# Off Bike > Ranger's Talk Corner & Off-Topic >  So loose

## noox

Heute Enduro-Runderl. A Freund hat an Freund mitgenommen. Ich hab schon seit ewigen Zeiten keinen mehr gesehen, der so das Hirn ausschalten kann und soooo loooose unterwegs ist. Zuletzt vermutlich in den 90er  :Wink: 

Der hat sich ein 9 kg Cannondale Hardtail gekauft und ist nach ein paar Fahrten draufgekommen, dass ihm das Bergabfahren voll daugt. Angeblich aber noch gar nicht so oft gefahren. (<10 x ???).

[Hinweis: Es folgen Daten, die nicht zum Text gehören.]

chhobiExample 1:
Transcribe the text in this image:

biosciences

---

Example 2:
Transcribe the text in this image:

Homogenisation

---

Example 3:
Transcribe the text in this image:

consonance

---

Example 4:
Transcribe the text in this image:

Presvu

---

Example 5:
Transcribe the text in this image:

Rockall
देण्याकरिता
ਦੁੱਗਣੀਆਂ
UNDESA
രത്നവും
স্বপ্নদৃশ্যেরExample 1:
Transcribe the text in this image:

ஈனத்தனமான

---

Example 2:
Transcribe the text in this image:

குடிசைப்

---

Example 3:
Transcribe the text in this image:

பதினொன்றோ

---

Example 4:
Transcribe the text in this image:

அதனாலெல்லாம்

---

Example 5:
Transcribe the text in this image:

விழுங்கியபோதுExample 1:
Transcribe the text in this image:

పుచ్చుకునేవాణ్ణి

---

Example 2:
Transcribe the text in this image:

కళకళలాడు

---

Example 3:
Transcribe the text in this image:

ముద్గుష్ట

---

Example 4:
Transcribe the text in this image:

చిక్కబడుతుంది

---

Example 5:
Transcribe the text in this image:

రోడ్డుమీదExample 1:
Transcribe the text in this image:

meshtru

Bezüglich Protektoren und Outfit zwar schon voll als Freeride unterwegs, aber halt mit dem 8 cm Headshock Hardtail. Turnschuhe und Bauhaus-Pedale.

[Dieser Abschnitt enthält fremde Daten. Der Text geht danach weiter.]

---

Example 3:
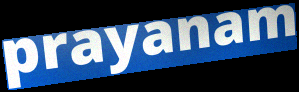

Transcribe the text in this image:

prayanam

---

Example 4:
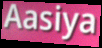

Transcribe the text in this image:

Aasiya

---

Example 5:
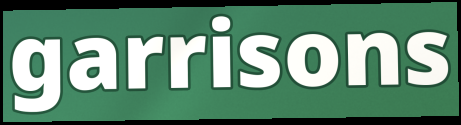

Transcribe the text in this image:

garrisons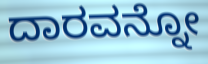
ದಾರವನ್ನೋ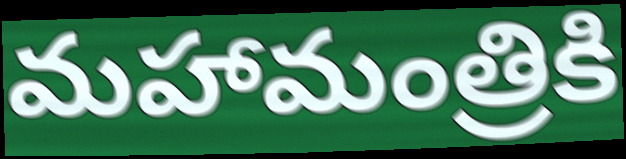
మహామంత్రికి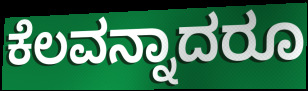
ಕೆಲವನ್ನಾದರೂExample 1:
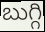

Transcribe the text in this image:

బుగ్గి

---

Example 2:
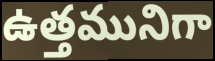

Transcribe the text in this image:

ఉత్తమునిగా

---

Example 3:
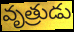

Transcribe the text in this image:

వృత్రుడు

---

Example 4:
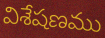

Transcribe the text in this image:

Ziemlich motiviert fährt er vor mir weg. Ich lass etwas Abstand. Bei einem langen Wurzelteppich mit ein paar ausgewaschenen Löcher komme ich wieder langsam in seine Nähe. Viel langsamer wie ich mit dem 160 mm Bike war der nicht unterwegs. Plötzlich spuckt in so ein Loch wieder aus und er fliegt von den Pedalen, kann aber irgendwie einen Sturz vermeiden. 

Die ganze Abfahrt zwischen Genie und Wahnsinn. Unten dann ein steileres sehr schlammiges, mir Wurzeln durchzogenes Stück. Er ist wieder vorgefahren, ich hohl langsam auf. Der hats da runter rennen lassen - unglaublich. Das Hinterrad war die meiste Zeit irgendwie quer, weil's bei jeder Wurzel abgehoben ist. Vermutlich war das quergestellte Hinterrad dann auch die einzige Bremswirkung, weil der Racing Ralph (die schmale Version !!!) hat auf diesem Untergrund weniger als Null Traktion!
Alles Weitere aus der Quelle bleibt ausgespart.